*COMPLETE THE FOLLOWING*
1: From the swine flu text, repeat the stretch from "The thought of" through "with infected birds." word for word.
2: Answer these from the swine flu text:
(a) In what month and year did Private Lewis join the all-night hike?
(b) Which state has declared a state of emergency?
(c) What share of infected people does H5N1 kill?
3: List every place named in the swine flu text, counting each place once.

*PAGE TEXT*

- - -

Private Lewis had suffered a sore throat before. He knew that feeling lousy wasn’t a good excuse for not performing to the best of his ability. Against medical advice he joined his fellow US army recruits on their all-night hike, in New Jersey, in January 1976. A few hours later he collapsed. He was carried back to Fort Dix army base but died shortly afterwards. Lewis’s death, from swine flu, provoked nationwide panic of the kind we are already beginning to witness in Mexico and now the United States, where California has declared a state of emergency.
The thought of insidious aliens gnawing away at us from within is, as the new swine flu scare reminds us, terrifying. So just how bad might this pandemic be? Scientists have for several years been saying that a global outbreak of influenza is overdue. But after keeping a fearful eye on the H5N1 strain of avian flu it seems that an H1N1 swine flu strain from Mexico has taken us unawares. Its rapid spread is no surprise. Flu can be astonishingly contagious once it acquires characteristics enabling transmission from human to human in aerosols from coughs and sneezes. H5N1 (which kills one in two infected people) has yet to evolve in this way. Its victims have been predominantly poultry farmers who were in persistent contact with infected birds.

- - -

*SOURCE DATA*
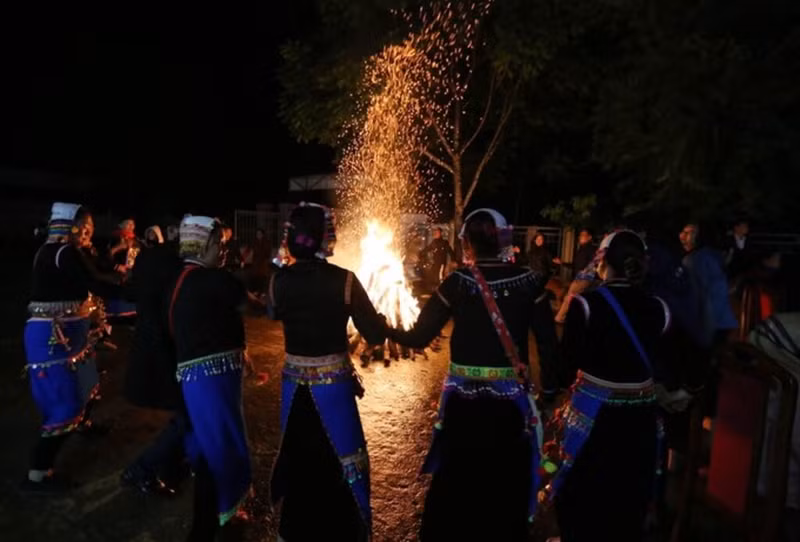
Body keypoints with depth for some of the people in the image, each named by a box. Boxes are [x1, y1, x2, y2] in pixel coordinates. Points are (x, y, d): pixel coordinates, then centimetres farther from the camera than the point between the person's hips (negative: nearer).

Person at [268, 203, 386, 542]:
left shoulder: (279, 280, -7)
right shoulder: (344, 280, -17)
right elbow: (375, 335, -14)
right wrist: (383, 318, 7)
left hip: (295, 384, 4)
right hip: (333, 385, -4)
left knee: (296, 458, 23)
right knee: (342, 462, 14)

- - -

*SOLUTIONS BELOW*
1:
The thought of insidious aliens gnawing away at us from within is, as the new swine flu scare reminds us, terrifying. So just how bad might this pandemic be? Scientists have for several years been saying that a global outbreak of influenza is overdue. But after keeping a fearful eye on the H5N1 strain of avian flu it seems that an H1N1 swine flu strain from Mexico has taken us unawares. Its rapid spread is no surprise. Flu can be astonishingly contagious once it acquires characteristics enabling transmission from human to human in aerosols from coughs and sneezes. H5N1 (which kills one in two infected people) has yet to evolve in this way. Its victims have been predominantly poultry farmers who were in persistent contact with infected birds.

2:
(a) January 1976
(b) California
(c) One in two

3:
New Jersey
Fort Dix army base
Mexico
United States
California